Natalia K. Nikolova received the Dipl. Eng. (Radioelectronics) degree from the Technical University of Varna, Bulgaria, in 1989, and the Ph.D. (Electrical Engineering) degree from the University of Electro-Communications, Tokyo, Japan, in 1997. Her Ph.D. studies in Japan (1994 to 1997) were supported by a scholarship from the Government of Japan. From 1998 to 1999, she held a Postdoctoral Fellowship of the Natural Sciences and Engineering Research Council of Canada (NSERC), during which time she was initially with the Microwave and Electromagnetics Laboratory, DalTech, Dalhousie University, Halifax, Canada, and, later, for a year, with the Simulation Optimization Systems Research Laboratory, McMaster University, Hamilton, ON, Canada. In July 1999, she joined the Department of Electrical and Computer Engineering, McMaster University, where she is currently a Professor.
Her research interests include theoretical and computational electromagnetism, microwave imaging with applications in biomedical diagnostics and concealed weapon detection, nondestructive testing and security, as well as algorithms for computer-aided high-frequency design. She has published more than 85 papers in engineering and physics journals, and has contributed to more than 115 refereed conferences in the fields of microwave and antenna engineering, electromagnetic theory, numerical methods, etc. Prof. Nikolova has given numerous invited lectures and presentations on the topics of microwave imaging, computer-aided analysis and design, and system sensitivity analysis.
Dr. Nikolova held a University Faculty Award of NSERC from 2000 to 2003, renewed to 2005. Since 2008, she is a Canada Research Chair in High-frequency Electromagnetics.
She is a Fellow of the IEEE and a member of the Microwave Theory and Techniques Society and the Antennas and Propagation Society. She was appointed a Distinguished Microwave Lecturer in 2011. Prof. Nikolova is also a correspondent of the International Union of Radio Science (URSI) and a member of the Applied Computational Electromagnetics Society (ACES). She is a registered Professional Engineer in the province of Ontario, Canada.
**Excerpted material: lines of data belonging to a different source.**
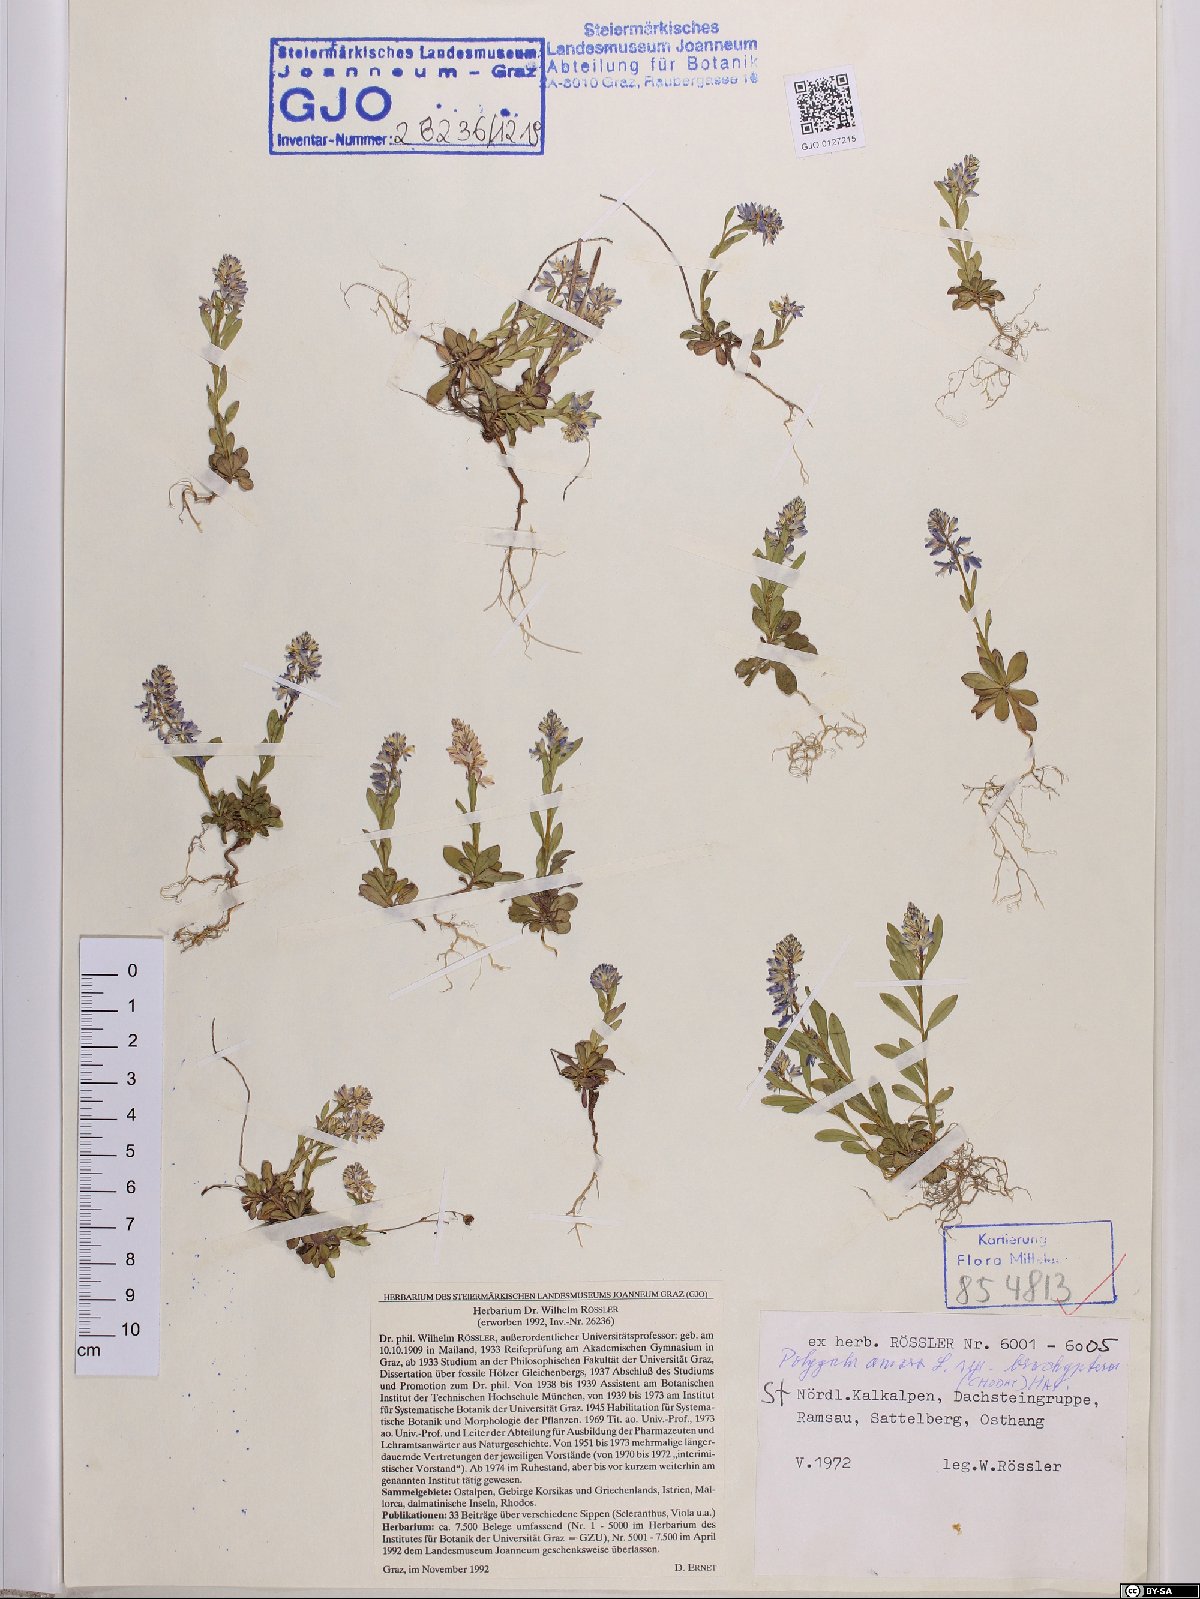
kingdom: Plantae
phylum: Tracheophyta
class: Magnoliopsida
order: Fabales
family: Polygalaceae
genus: Polygala
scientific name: Polygala amara
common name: Milkwort
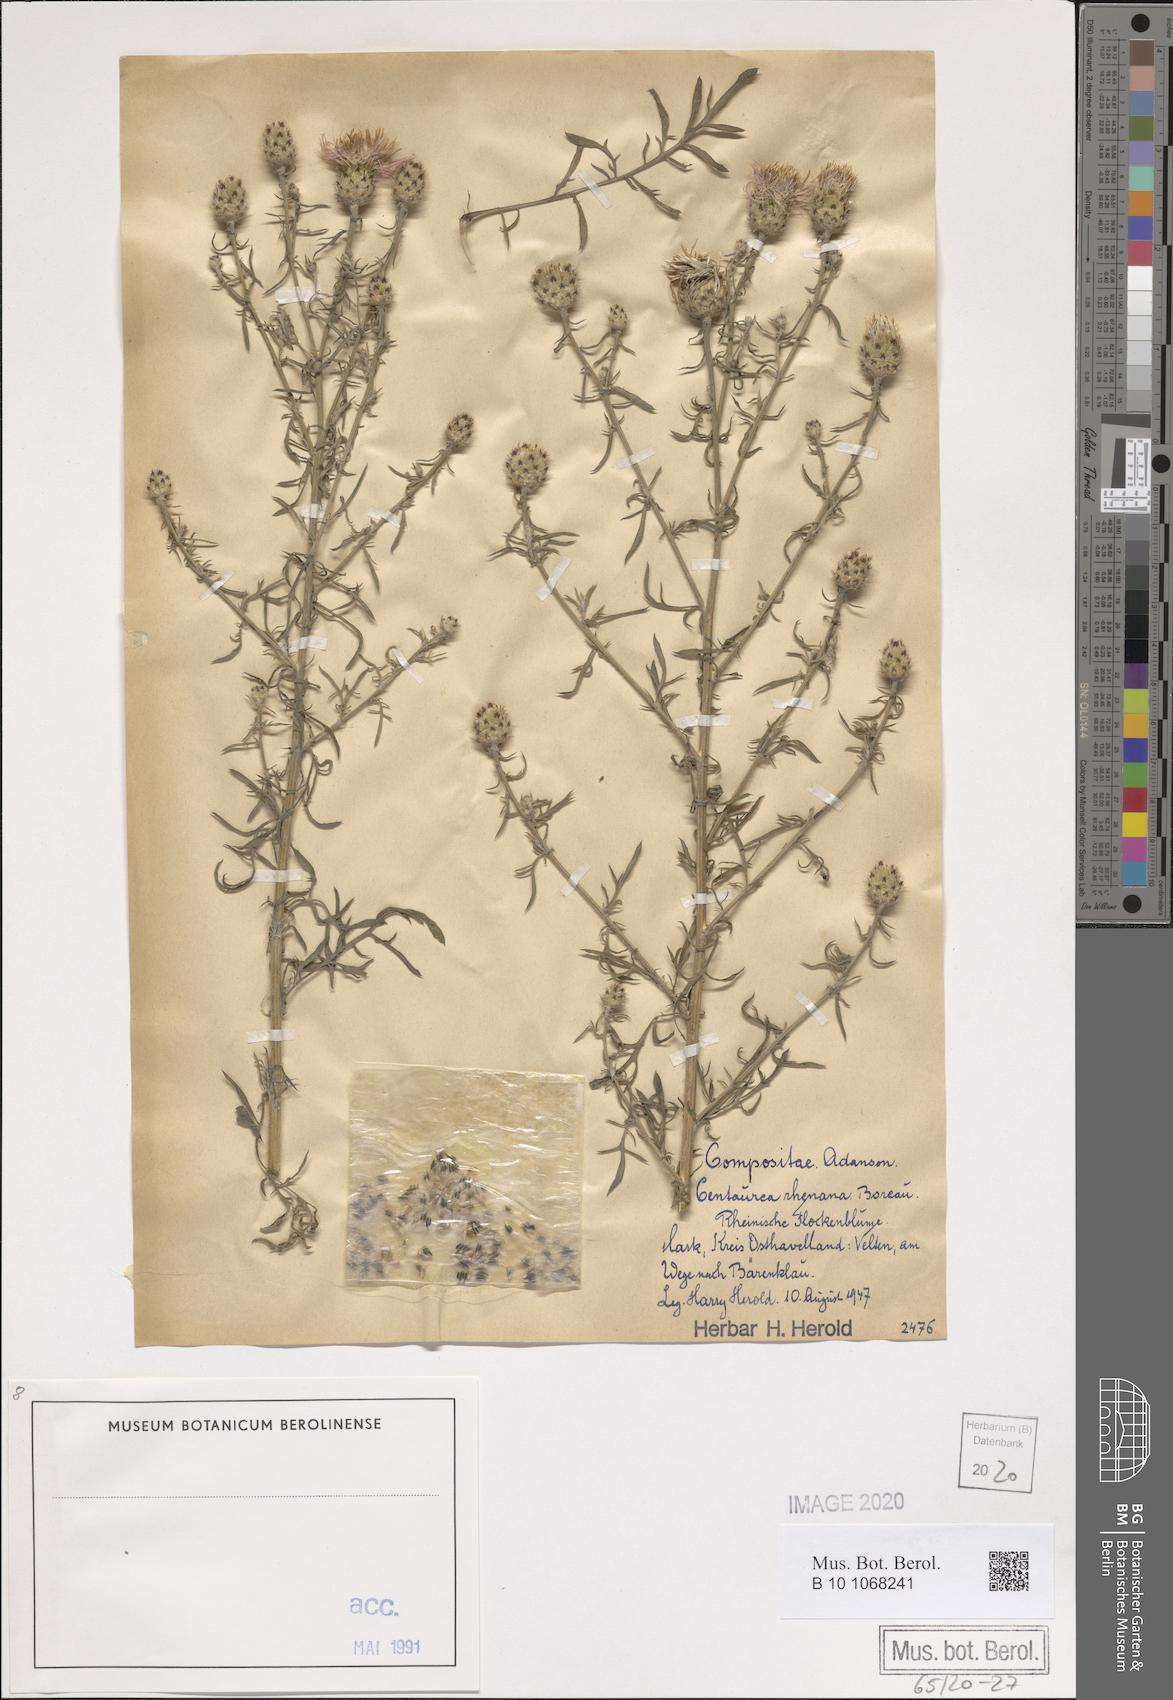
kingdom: Plantae
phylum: Tracheophyta
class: Magnoliopsida
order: Asterales
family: Asteraceae
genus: Centaurea
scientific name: Centaurea stoebe
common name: Spotted knapweed
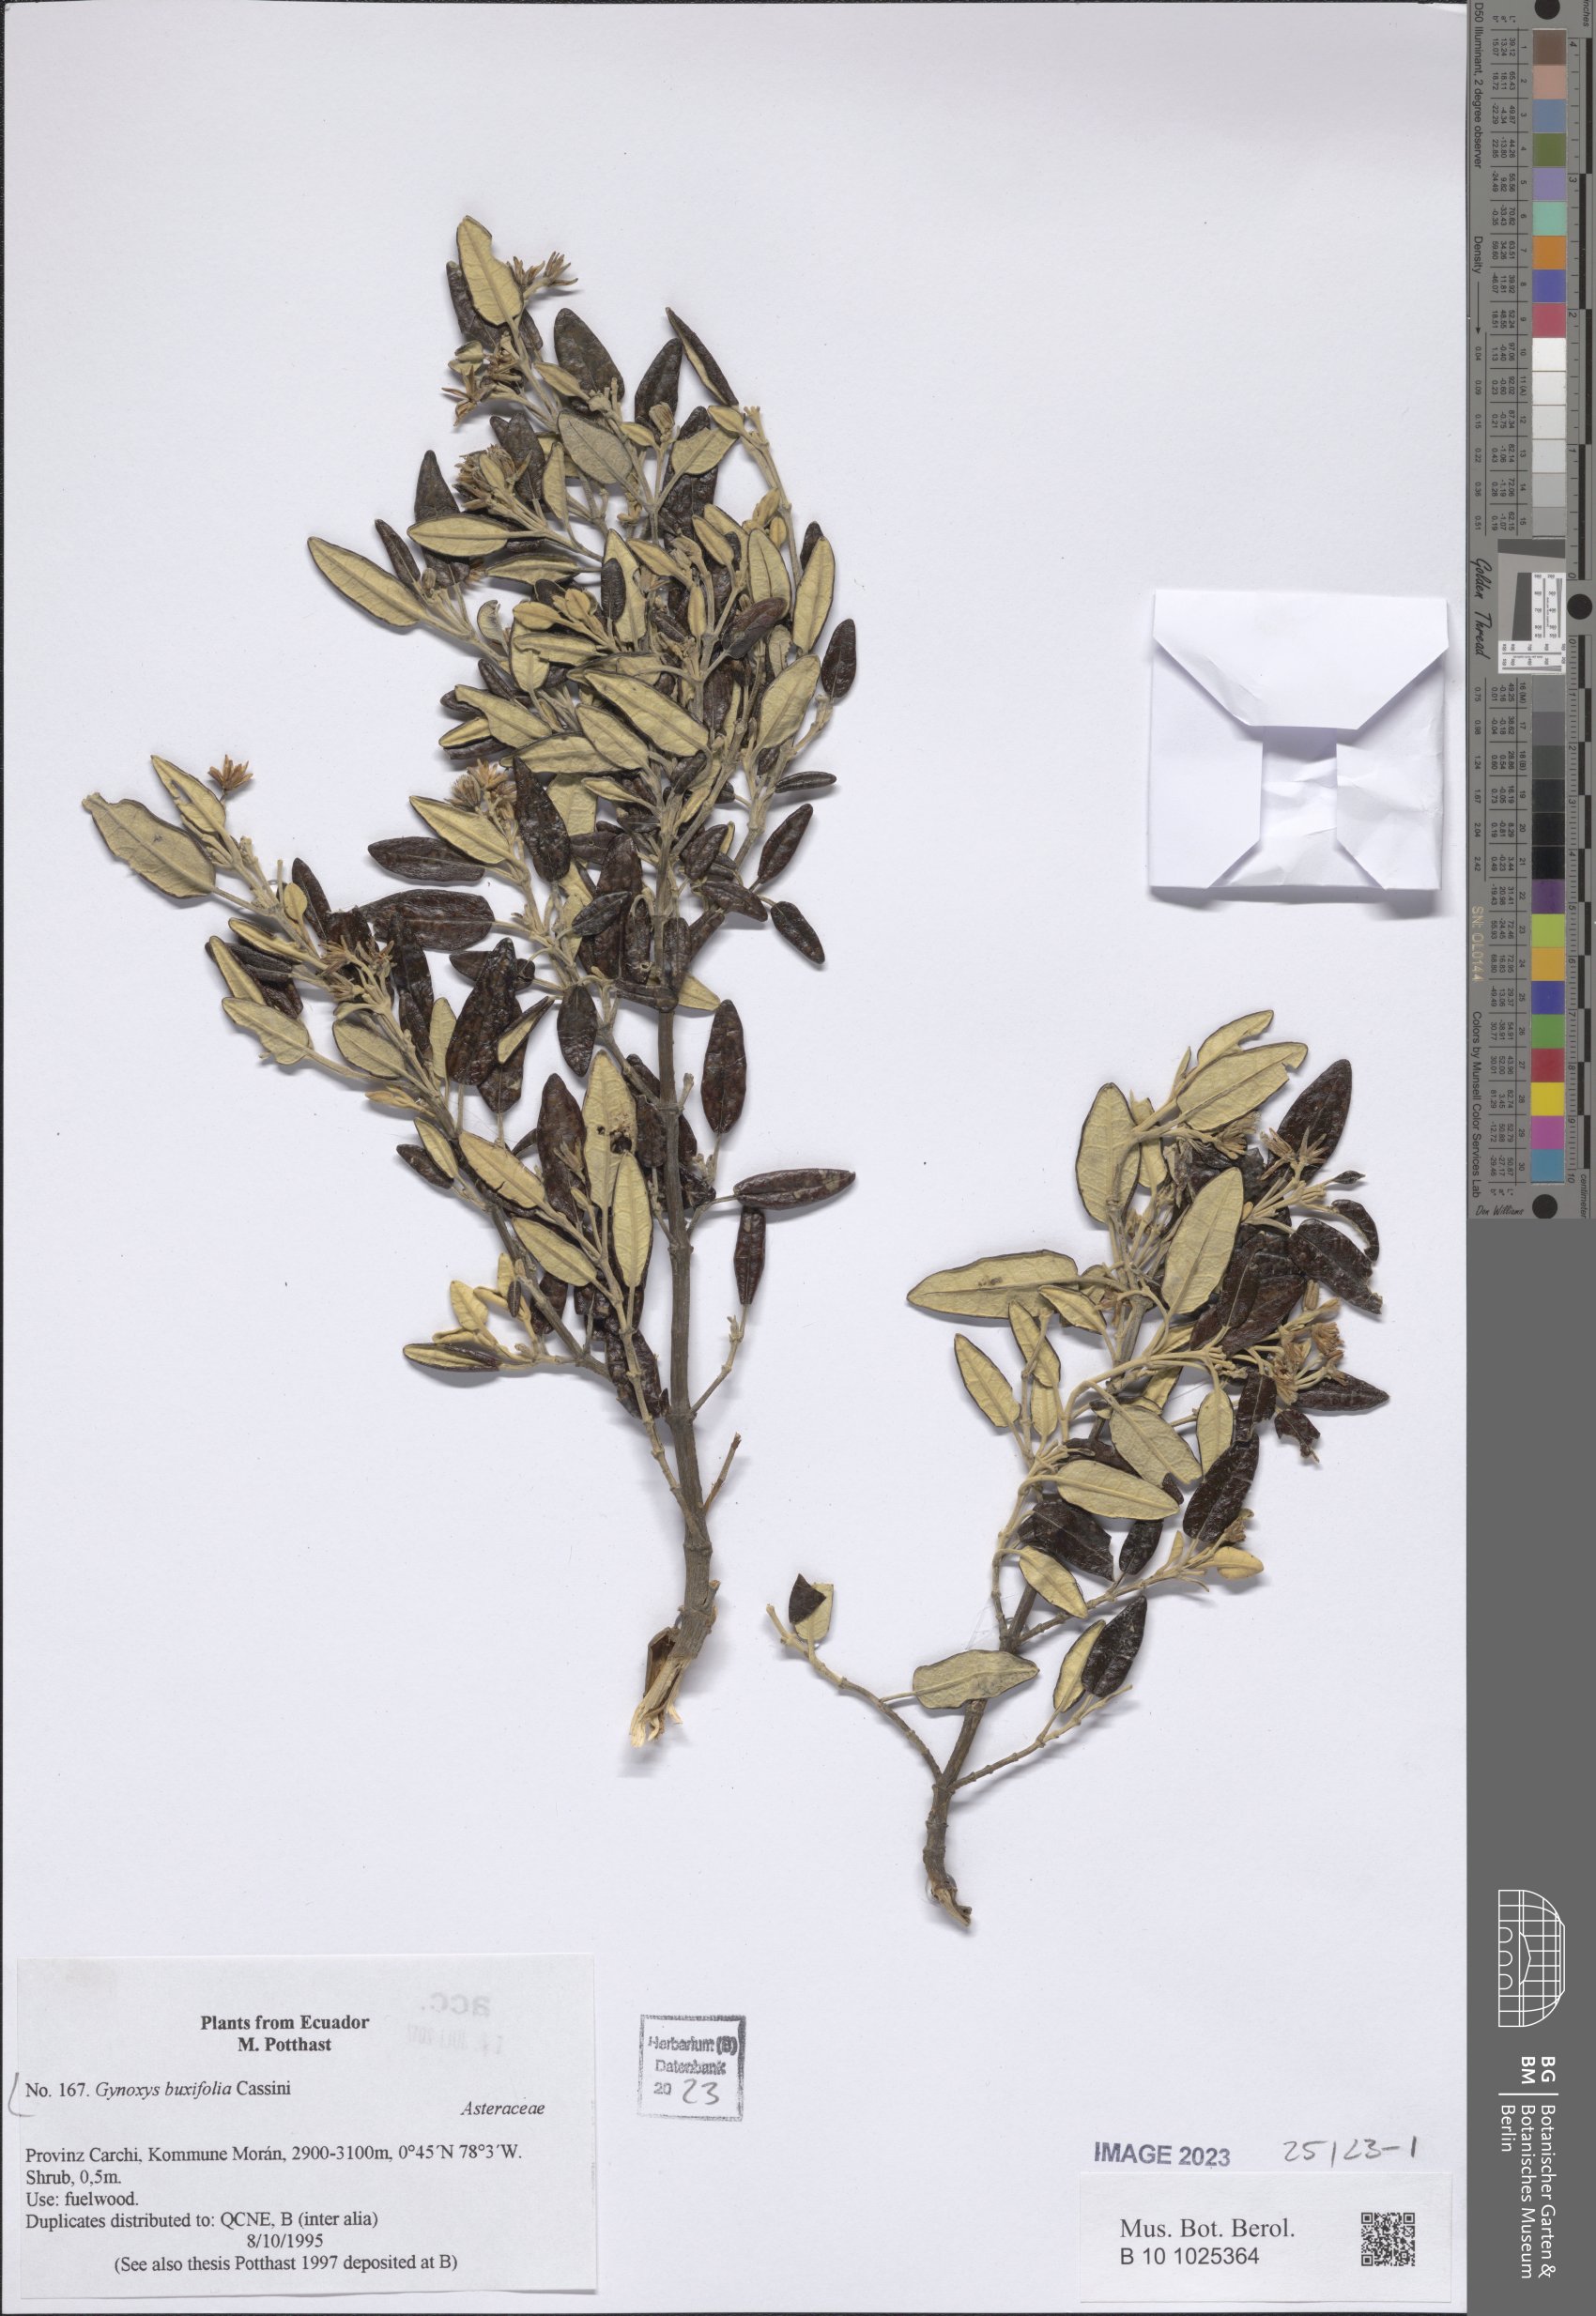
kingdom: Plantae
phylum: Tracheophyta
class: Magnoliopsida
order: Asterales
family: Asteraceae
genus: Gynoxys
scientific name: Gynoxys buxifolia
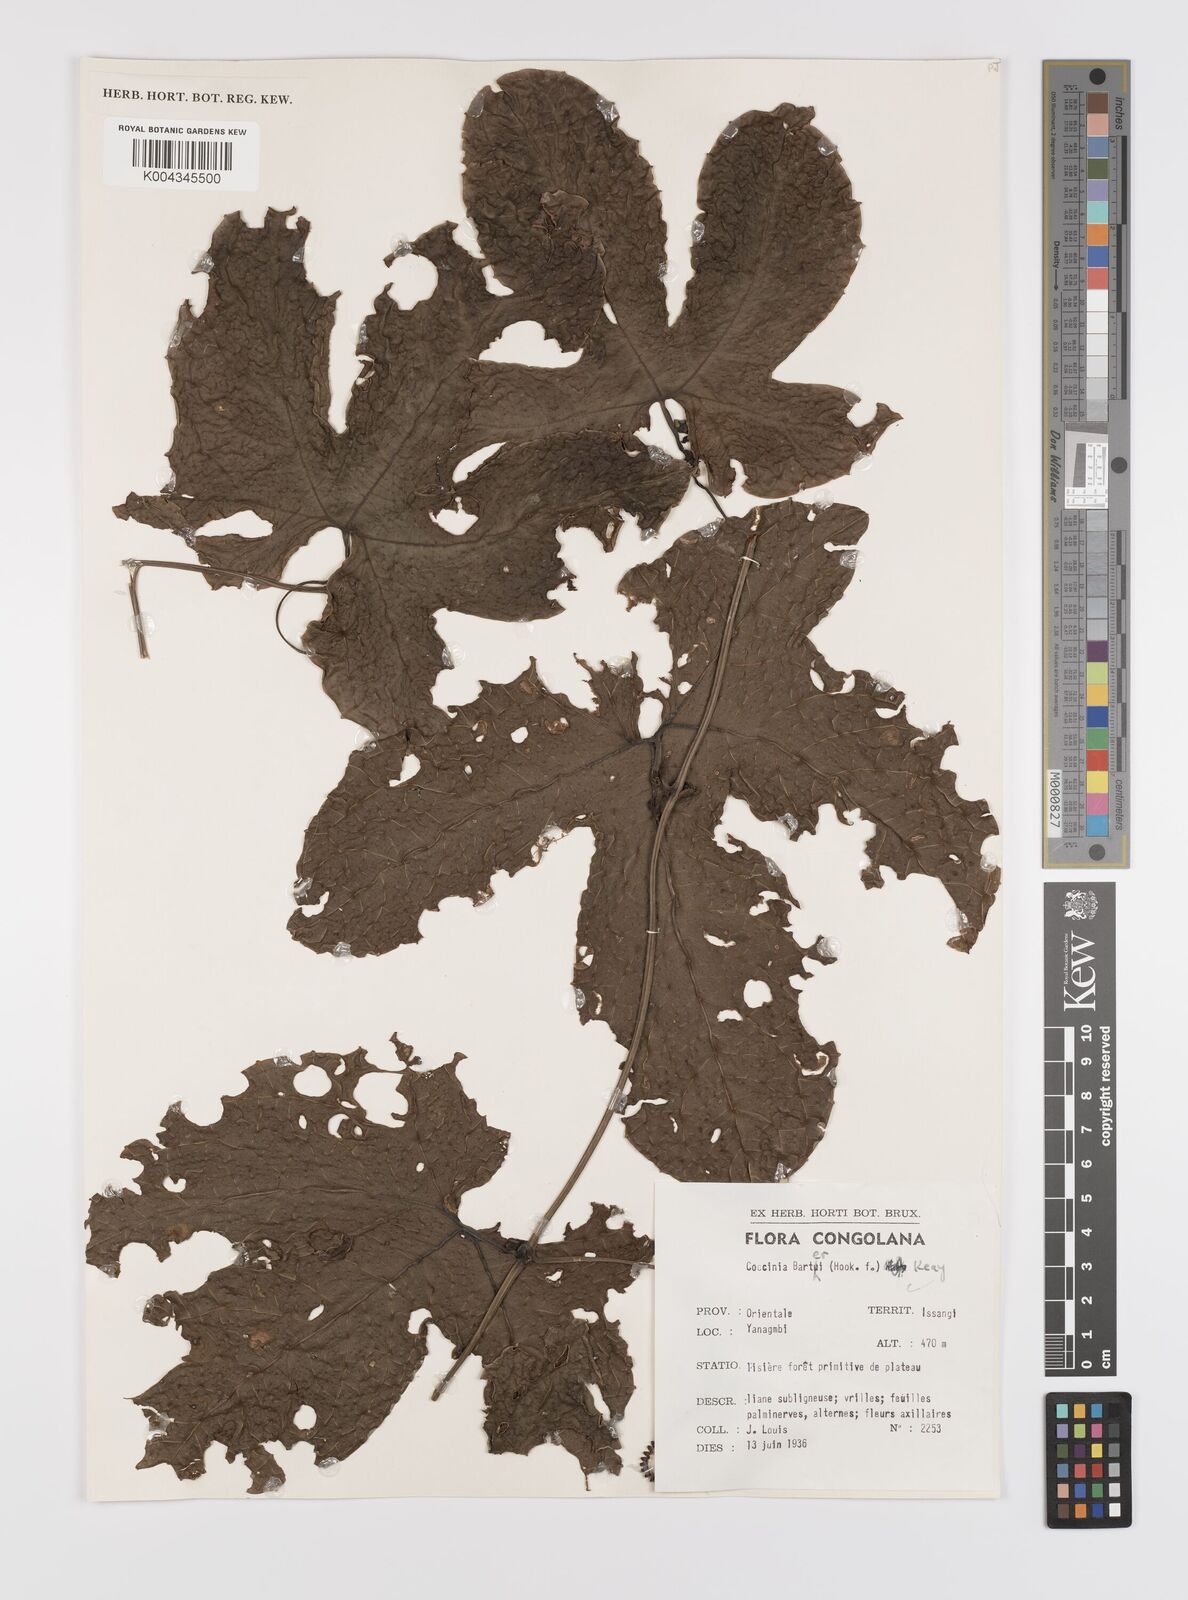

More than 40 years ago, Larsen and Jacobi experimented with microwaves in the imaging of canine kidney. Their pioneering work triggered high hopes for a new diagnostic modality in medicine but also identified serious challenges. Research effort in this area continues unabated, focused especially on early-stage breast-cancer detection. The need for alternative cancer diagnostic tools is urgent and perceived worldwide as a high priority for research and development. Yet the very few clinical trials of experimental microwave imaging systems have not satisfied the requirements of today’s medical diagnostics. This talk briefly reviews past and recent developments in near-field microwave methods for tissue imaging. In the context of these developments, the major challenges are discussed – challenges which have so far prevented microwave imaging from becoming a clinically viable modality. Promising new directions of research are described that have the potential to bring about a breakthrough. These include advances in hardware design and characterization (sensor arrays, custom and laboratory measurement instrumentation), methodologies for tissue-parameter characterization, and the development of data-processing and reconstruction algorithms. Many of these new developments draw upon recent successes of microwave and millimeter-wave imaging systems used for concealed-weapon detection, through-the-wall imaging and underground surveillance. Thus it is shown how the ever expanding field of microwave imaging is converging to address some of society’s most urgent needs.